This is the fifth week of my course summaries from teaching AI in Finance at NYU Stern (see lecture slides here; and last week’s summary here). This week focuses on fraud detection and compliance, which are two critical growth areas for AI applications.
The Base Rate Problem
We start off this week with Caravaggio’s The Cardsharps, which features a young man being cheated at cards through an accomplice looking at the cards signaling to his partner who has a few cards tucked behind their belt. I like this painting because it features all the everlasting elements of fraud: asymmetric information, coordination among bad actors, and the innocent mark. Fraud and financial crimes have since drastically shifted through scale and ease of execution through technology. Consumers report $12.5 billion in fraud to the FTC; global reported payment card fraud is maybe $30 billion a year; and global compliance costs on financial crimes is about $60 billion a year.
The core technical problem in fraud detection is the base rate problem. Despite the absolute magnitude of fraud, it’s quite rare in any given transaction, say less than 0.1%.
This means that the most “accurate” fraud detection algorithm is always going to be the classifier which tags all transactions as legitimate. It’s going to be 99.9%+ accurate! But this would be a terrible algorithm to deploy because failing to tag anything as fraudulent will be an open invitation for more crimes.
This is the fundamental tradeoff at the heart of fraud detection. Tightening the rules to capture more fraud (lowering false negatives, Type II errors) inevitably means flagging more legitimate transactions as fraudulent (raising false positive, Type 1 errors). These errors have complicated costs which vary based on contexts. Customers really dislike false positives, so tagging more fraud may lead to more customer churn. But letting real fraud through can also lead to huge losses, regulatory penalties, and reputational costs.

========

Pick up the course summary on fraud detection after its final sentence and keep writing it.

========

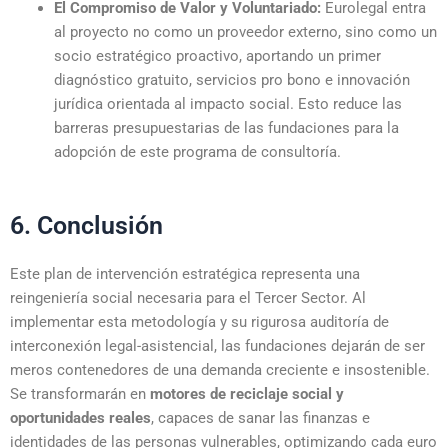
El Compromiso de Valor y Voluntariado:
Eurolegal entra
al proyecto no como un proveedor externo, sino como un
socio estratégico proactivo, aportando un primer
diagnóstico gratuito, servicios pro bono e innovación
jurídica orientada al impacto social. Esto reduce las
barreras presupuestarias de las fundaciones para la
adopción de este programa de consultoría.
6. Conclusión
Este plan de intervención estratégica representa una
reingeniería social necesaria para el Tercer Sector. Al
implementar esta metodología y su rigurosa auditoría de
interconexión legal-asistencial, las fundaciones dejarán de ser
meros contenedores de una demanda creciente e insostenible.
Se transformarán en
motores de reciclaje social y
oportunidades reales
, capaces de sanar las finanzas e
identidades de las personas vulnerables, optimizando cada euro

========

▸ Output:
Beneish and Vorst have a nice paper illustrating this tradeoff using a range of fraud prediction models. Even the best models they consider have false positive rates in excess of 100:1, meaning that they tag 100 legitimate transactions as fraudulent for every one true fraud they capture. These tradeoffs are so bad they estimate it’s generally not cost effective to even adopt the fraud detection models.
From Rules to Representation
The broader history of fraud detection is similar to other areas of AI deployment in finance, particularly risk management which we had discussed in week 3. Prior to the 1990s we typically had manual review, which was expensive and slow to scale. From the 1990s and 2000s we had rule-based systems which were more scalable, but rigid and easy to game. The 2010s brought supervised ML techniques, such as random forests, which brought in labeled data to let the model learn about fraud drivers in more adaptable ways.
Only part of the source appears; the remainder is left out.